## Task to carry out
According to the guide on helping children try new foods, how many exposures can it take before a child even considers trying something new?

## Passage to read
= = =

How to support: Suggest a "kiss" of the food. Keep it playful and brief. Spitting it back onto the plate is fully acceptable.
Tongue
What it looks like: Your child places the food on the tongue to feel the texture and taste.
How to support: Encourage a short lick or tap on the tongue. Allow them to remove it right away. Praise the attempt, not the outcome.
Biting without swallowing
What it looks like: Your child bites a piece off, chews briefly, then removes it.
How to support: Offer a napkin or small bowl so they can spit the food out without shame. This step builds familiarity with texture and chewing.
Eating
What it looks like: Your child chews and swallows a bite of the food.
How to support: Start with one small bite. Celebrate quietly. Repeat exposure across many meals before expecting a full portion.
Move at your child's pace — some children spend weeks on a single step, and that's completely normal. Avoid bribing, forcing, or making meals a battle.
Tips for Caregivers
Small habits make a big difference over time.
Repeat, repeat, repeat - Offer the same food many times without comment. It can take 10–15 exposures before a child even considers trying something new. Every sighting counts.
Keep portions tiny - A pea-sized piece is enough to count as a real exposure. Big portions feel overwhelming — tiny ones feel safe.
Eat the same food yourself - Children are wired to imitate. Watching you casually enjoy a cucumber slice is more convincing than any amount of coaxing. Monkey see, monkey (eventually) do.

= = =

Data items
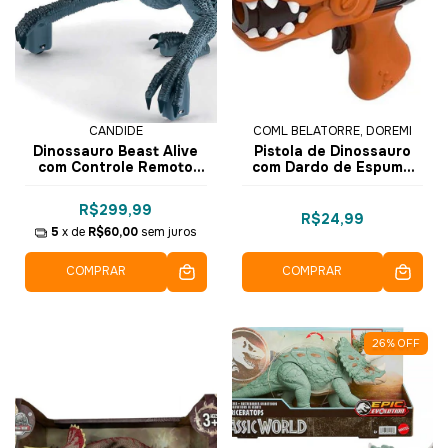
CANDIDE
COML BELATORRE, DOREMI
Dinossauro Beast Alive
Pistola de Dinossauro
com Controle Remoto
com Dardo de Espuma
Speed Raptor - 1126 -
Sortido 9942-1 - Dorémi
Candide
R$299,99
R$24,99
5
x de
R$60,00
sem juros
COMPRAR
COMPRAR
26
%
OFF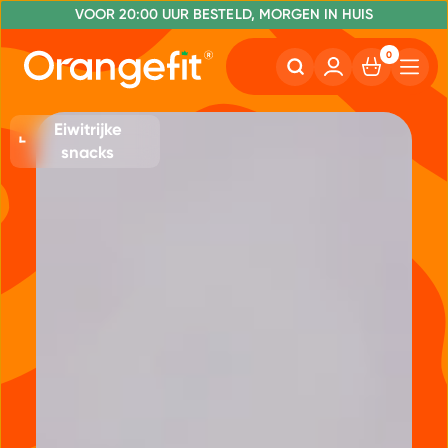
VOOR 20:00 UUR BESTELD, MORGEN IN HUIS
NR. 1 GETEST CONSUMENTENBOND
GRATIS VERZENDING VANAF €50
0
Eiwitrijke
snacks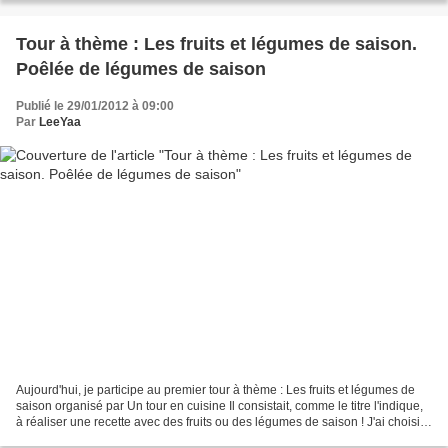
Tour à thème : Les fruits et légumes de saison.
Poêlée de légumes de saison
Publié le 29/01/2012 à 09:00
Par
LeeYaa
Aujourd'hui, je participe au premier tour à thème : Les fruits et légumes de
saison organisé par Un tour en cuisine Il consistait, comme le titre l'indique,
à réaliser une recette avec des fruits ou des légumes de saison ! J'ai choisis
la simplicité :...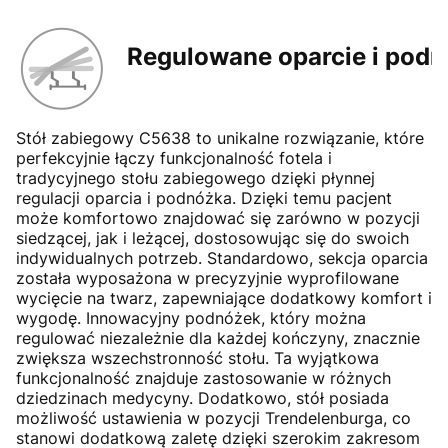
Regulowane oparcie i podn
Stół zabiegowy C5638 to unikalne rozwiązanie, które
perfekcyjnie łączy funkcjonalność fotela i
tradycyjnego stołu zabiegowego dzięki płynnej
regulacji oparcia i podnóżka. Dzięki temu pacjent
może komfortowo znajdować się zarówno w pozycji
siedzącej, jak i leżącej, dostosowując się do swoich
indywidualnych potrzeb. Standardowo, sekcja oparcia
została wyposażona w precyzyjnie wyprofilowane
wycięcie na twarz, zapewniające dodatkowy komfort i
wygodę. Innowacyjny podnóżek, który można
regulować niezależnie dla każdej kończyny, znacznie
zwiększa wszechstronność stołu. Ta wyjątkowa
funkcjonalność znajduje zastosowanie w różnych
dziedzinach medycyny. Dodatkowo, stół posiada
możliwość ustawienia w pozycji Trendelenburga, co
stanowi dodatkową zaletę dzięki szerokim zakresom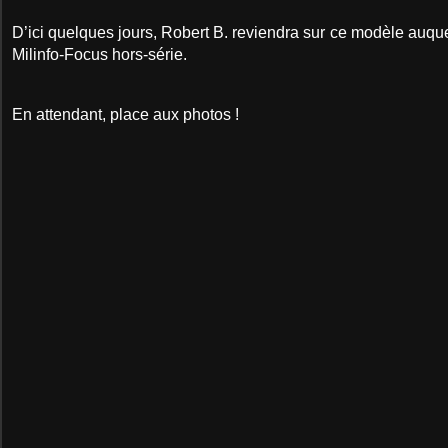
D’ici quelques jours, Robert B. reviendra sur ce modèle auq
Milinfo-Focus hors-série.
En attendant, place aux photos !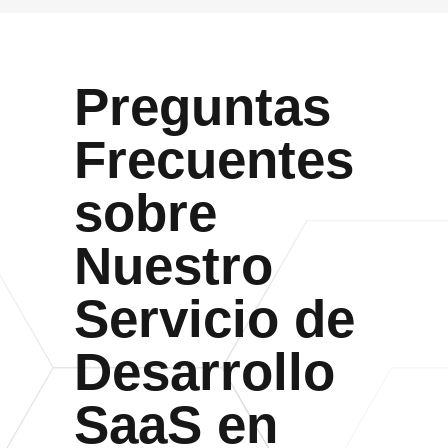
Preguntas
Frecuentes
sobre
Nuestro
Servicio de
Desarrollo
SaaS en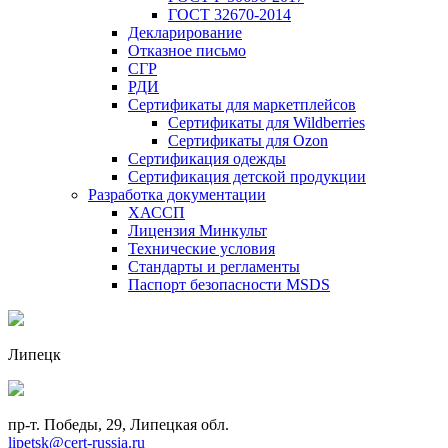
ГОСТ 32670-2014
Декларирование
Отказное письмо
СГР
РДИ
Сертификаты для маркетплейсов
Сертификаты для Wildberries
Сертификаты для Ozon
Сертификация одежды
Сертификация детской продукции
Разработка документации
ХАССП
Лицензия Минкульт
Технические условия
Стандарты и регламенты
Паспорт безопасности MSDS
Липецк
пр-т. Победы, 29, Липецкая обл.
lipetsk@cert-russia.ru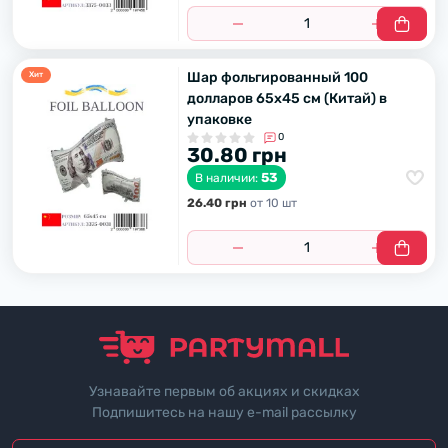
Шар фольгированный 100
Хит
долларов 65х45 см (Китай) в
упаковке
0
30.80 грн
53
В наличии:
26.40 грн
от 10 шт
Узнавайте первым об акциях и скидках
Подпишитесь на нашу e-mail рассылку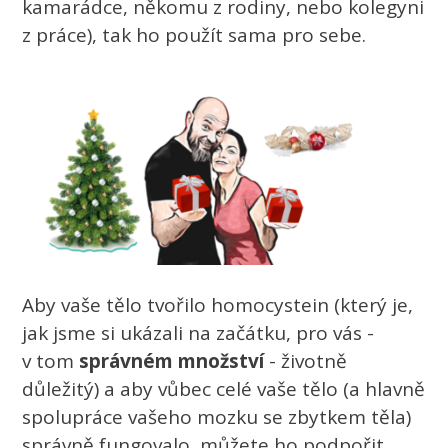
kamarádce, někomu z rodiny, nebo kolegyni
z práce), tak ho použít sama pro sebe.
Aby vaše tělo tvořilo homocystein (který je,
jak jsme si ukázali na začátku, pro vás -
v tom
správném množství
- životně
důležitý) a aby vůbec celé vaše tělo (a hlavně
spolupráce vašeho mozku se zbytkem těla)
správně fungovalo, můžete ho podpořit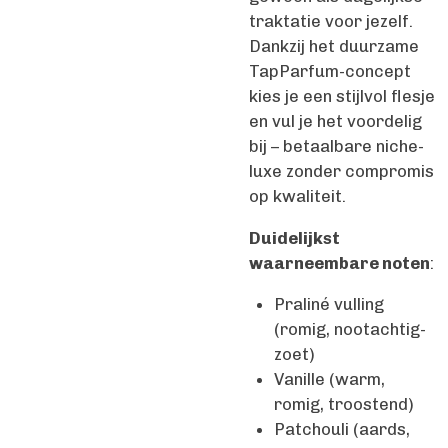
traktatie voor jezelf.
Dankzij het duurzame
TapParfum-concept
kies je een stijlvol flesje
en vul je het voordelig
bij – betaalbare niche-
luxe zonder compromis
op kwaliteit.
Duidelijkst
waarneembare noten
:
Praliné vulling
(romig, nootachtig-
zoet)
Vanille (warm,
romig, troostend)
Patchouli (aards,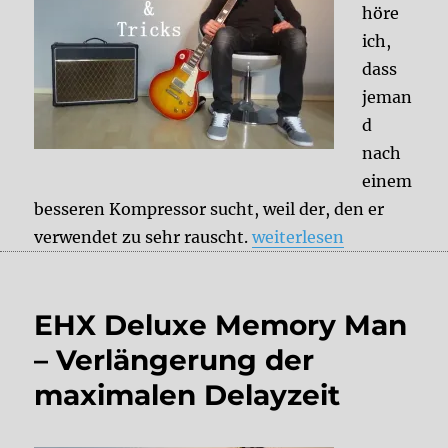
höre
ich,
dass
jeman
d
nach
einem
besseren Kompressor sucht, weil der, den er
„Tips & Tricks: Kompres
verwendet zu sehr rauscht.
weiterlesen
EHX Deluxe Memory Man
– Verlängerung der
maximalen Delayzeit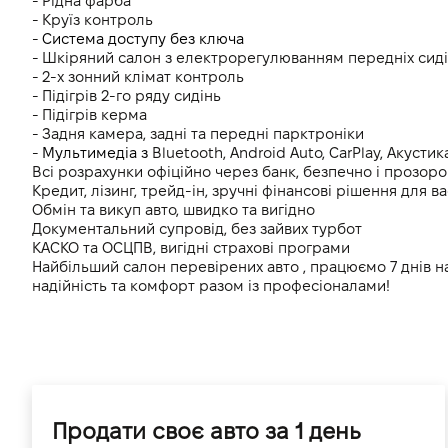
- Рідна фарба
- Круїз контроль
- 
Система доступу без ключа
- Шкіряний салон з електрорегулюванням передніх сид
- 2-х зонний клімат контроль 
- Підігрів 2-го ряду сидінь
- Підігрів керма
- Задня камера, задні та передні парктроніки 
- 
Мультимедіа з 
Bluetooth, Android Auto, CarPlay, Акусти
Всі розрахунки офіційно через банк, безпечно і прозоро
Кредит, лізинг, трейд-ін, зручні фінансові рішення для ва
Обмін та викуп авто, швидко та вигідно
Документальний супровід, без зайвих турбот
КАСКО та ОСЦПВ, вигідні страхові програми
Найбільший салон перевірених авто , працюємо 7 днів н
надійність та комфорт разом із професіоналами!
Продати своє авто за 1 день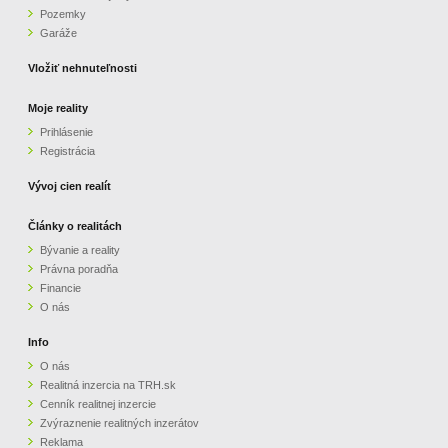
Pozemky
ZVÝRAZNENIE REALITNÝCH INZERÁTOV
Garáže
Vložiť nehnuteľnosti
REKLAMA
Moje reality
Prihlásenie
PARTNERI
Registrácia
OBCHODNÉ PODMIENKY
Vývoj cien realít
Články o realitách
KONTAKT
Bývanie a reality
Právna poradňa
PRIPOMIENKY
Financie
O nás
Info
O nás
Realitná inzercia na TRH.sk
Cenník realitnej inzercie
Zvýraznenie realitných inzerátov
Reklama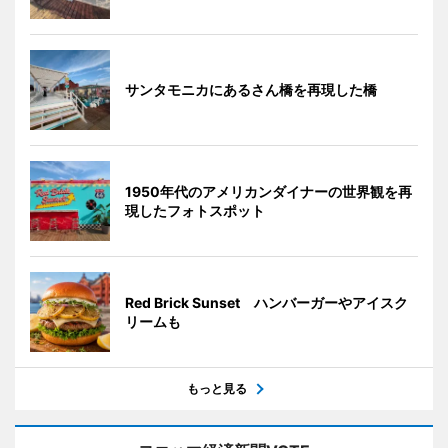
サンタモニカにあるさん橋を再現した橋
1950年代のアメリカンダイナーの世界観を再
現したフォトスポット
Red Brick Sunset ハンバーガーやアイスク
リームも
もっと見る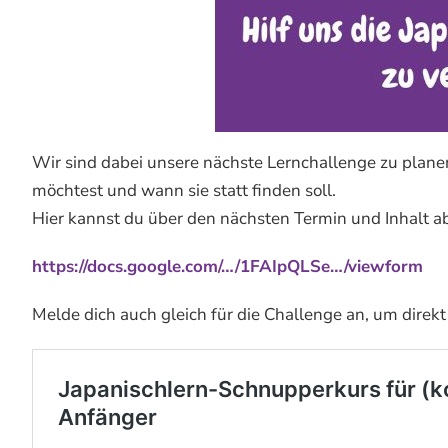
Wir sind dabei unsere nächste Lernchallenge zu planen!
möchtest und wann sie statt finden soll.
Hier kannst du über den nächsten Termin und Inhalt 
https://docs.google.com/…/1FAIpQLSe…/viewform
Melde dich auch gleich für die Challenge an, um direkt 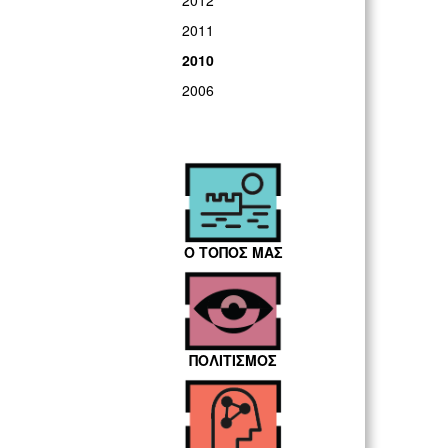
2012
2011
2010
2006
Ο ΤΟΠΟΣ ΜΑΣ
ΠΟΛΙΤΙΣΜΟΣ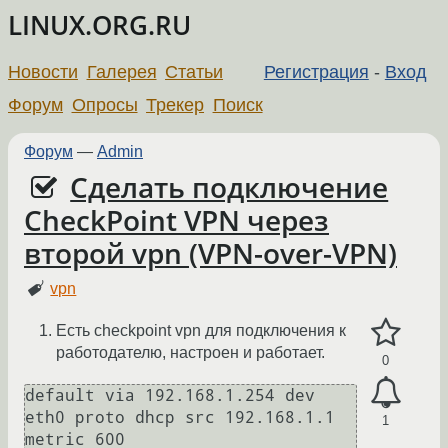
LINUX.ORG.RU
Новости
Галерея
Статьи
Регистрация
-
Вход
Форум
Опросы
Трекер
Поиск
Форум
—
Admin
Сделать подключение
CheckPoint VPN через
второй vpn (VPN-over-VPN)
vpn
Есть checkpoint vpn для подключения к
работодателю, настроен и работает.
0
default via 192.168.1.254 dev 
eth0 proto dhcp src 192.168.1.1 
1
metric 600 
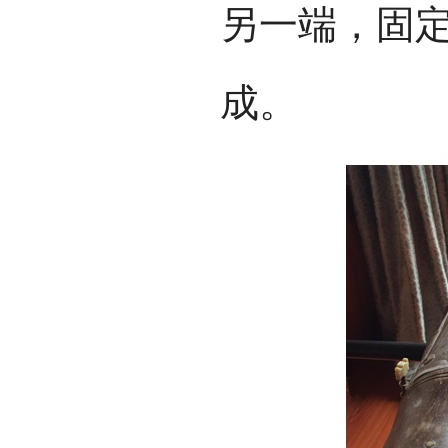
另一端，固
成。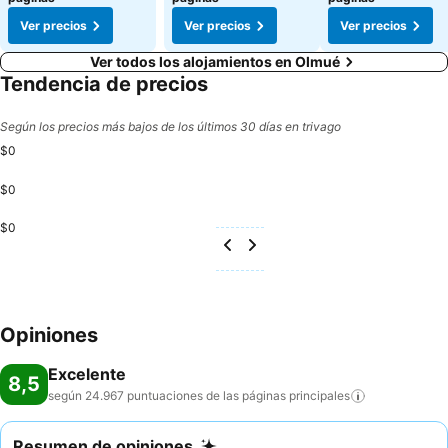
Ver precios
Ver precios
Ver precios
Ver todos los alojamientos en Olmué
Tendencia de precios
Según los precios más bajos de los últimos 30 días en trivago
$0
$0
$0
Opiniones
Excelente
8,5
según 24.967 puntuaciones de las páginas
principales
Resumen de opiniones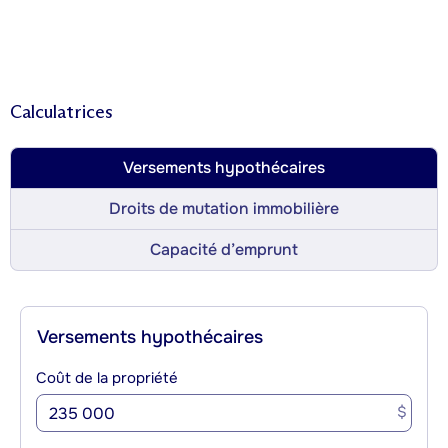
Calculatrices
Versements hypothécaires
Droits de mutation immobilière
Capacité d’emprunt
Versements hypothécaires
Coût de la propriété
$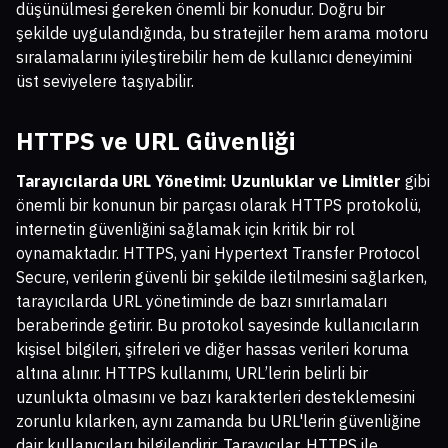
düşünülmesi gereken önemli bir konudur. Doğru bir
şekilde uygulandığında, bu stratejiler hem arama motoru
sıralamalarını iyileştirebilir hem de kullanıcı deneyimini
üst seviyelere taşıyabilir.
HTTPS ve URL Güvenliği
Tarayıcılarda URL Yönetimi: Uzunluklar ve Limitler
gibi
önemli bir konunun bir parçası olarak HTTPS protokolü,
internetin güvenliğini sağlamak için kritik bir rol
oynamaktadır. HTTPS, yani Hypertext Transfer Protocol
Secure, verilerin güvenli bir şekilde iletilmesini sağlarken,
tarayıcılarda URL yönetiminde de bazı sınırlamaları
beraberinde getirir. Bu protokol sayesinde kullanıcıların
kişisel bilgileri, şifreleri ve diğer hassas verileri koruma
altına alınır. HTTPS kullanımı, URL’lerin belirli bir
uzunlukta olmasını ve bazı karakterleri desteklemesini
zorunlu kılarken, aynı zamanda bu URL'lerin güvenliğine
dair kullanıcıları bilgilendirir. Tarayıcılar, HTTPS ile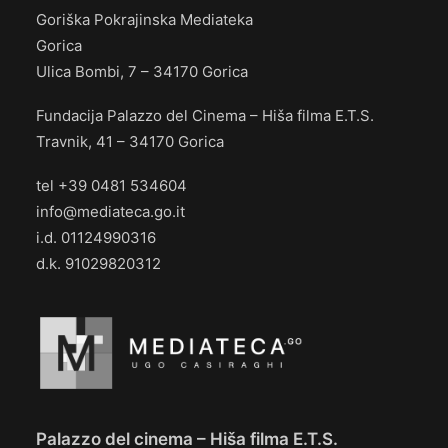
Goriška Pokrajinska Mediateka
Gorica
Ulica Bombi, 7 – 34170 Gorica
Fundacija Palazzo del Cinema – Hiša filma E.T.S.
Travnik, 41 – 34170 Gorica
tel +39 0481 534604
info@mediateca.go.it
i.d. 01124990316
d.k. 91029820312
Palazzo del cinema – Hiša filma E.T.S.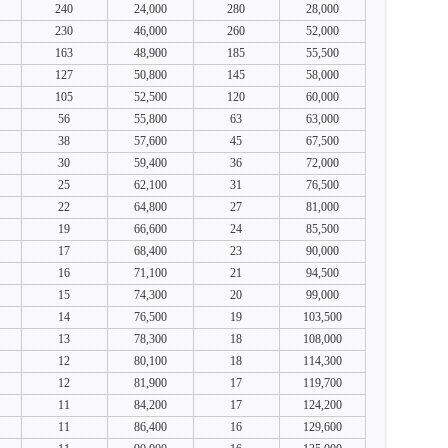
240
24,000
280
28,000
230
46,000
260
52,000
163
48,900
185
55,500
127
50,800
145
58,000
105
52,500
120
60,000
56
55,800
63
63,000
38
57,600
45
67,500
30
59,400
36
72,000
25
62,100
31
76,500
22
64,800
27
81,000
19
66,600
24
85,500
17
68,400
23
90,000
16
71,100
21
94,500
15
74,300
20
99,000
14
76,500
19
103,500
13
78,300
18
108,000
12
80,100
18
114,300
12
81,900
17
119,700
11
84,200
17
124,200
11
86,400
16
129,600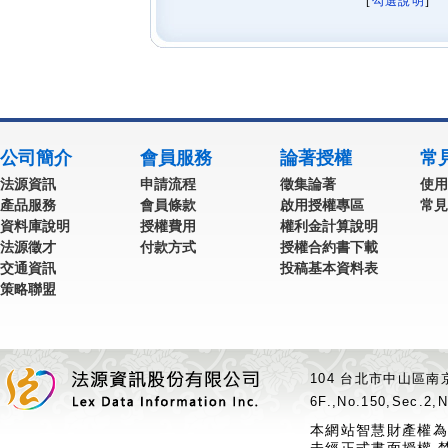
[
勾選說明
] 
公司簡介
會員服務
論著授權
常
法源資訊
申請流程
徵集論著
使用
產品服務
會員條款
啟用授權專區
常見
資料庫說明
授權費用
權利金計算說明
法源徵才
付款方式
授權合約書下載
交通資訊
投稿基本資料表
策略聯盟
104 台北市中山區南京
6F.,No.150,Sec.2,N
本網站智慧財產權為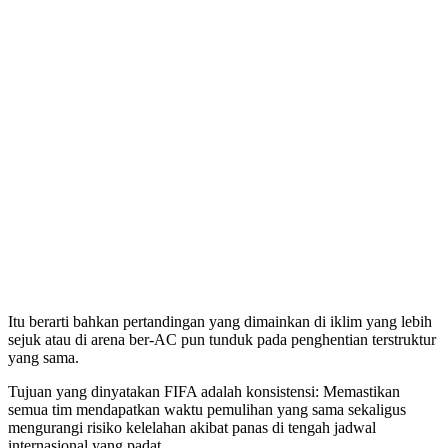
Itu berarti bahkan pertandingan yang dimainkan di iklim yang lebih
sejuk atau di arena ber-AC pun tunduk pada penghentian terstruktur
yang sama.
Tujuan yang dinyatakan FIFA adalah konsistensi: Memastikan
semua tim mendapatkan waktu pemulihan yang sama sekaligus
mengurangi risiko kelelahan akibat panas di tengah jadwal
internasional yang padat.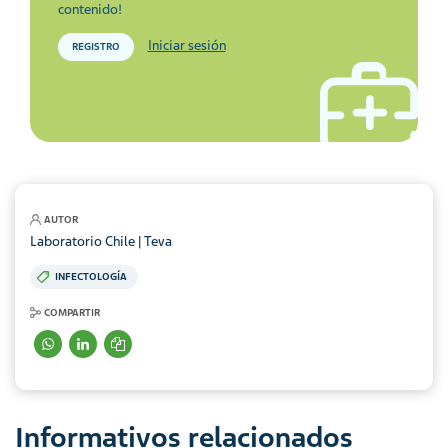
contenido!
Iniciar sesión
REGISTRO
AUTOR
Laboratorio Chile | Teva
INFECTOLOGÍA
COMPARTIR
Informativos relacionados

= = =

## Written reply
It can take 10–15 exposures.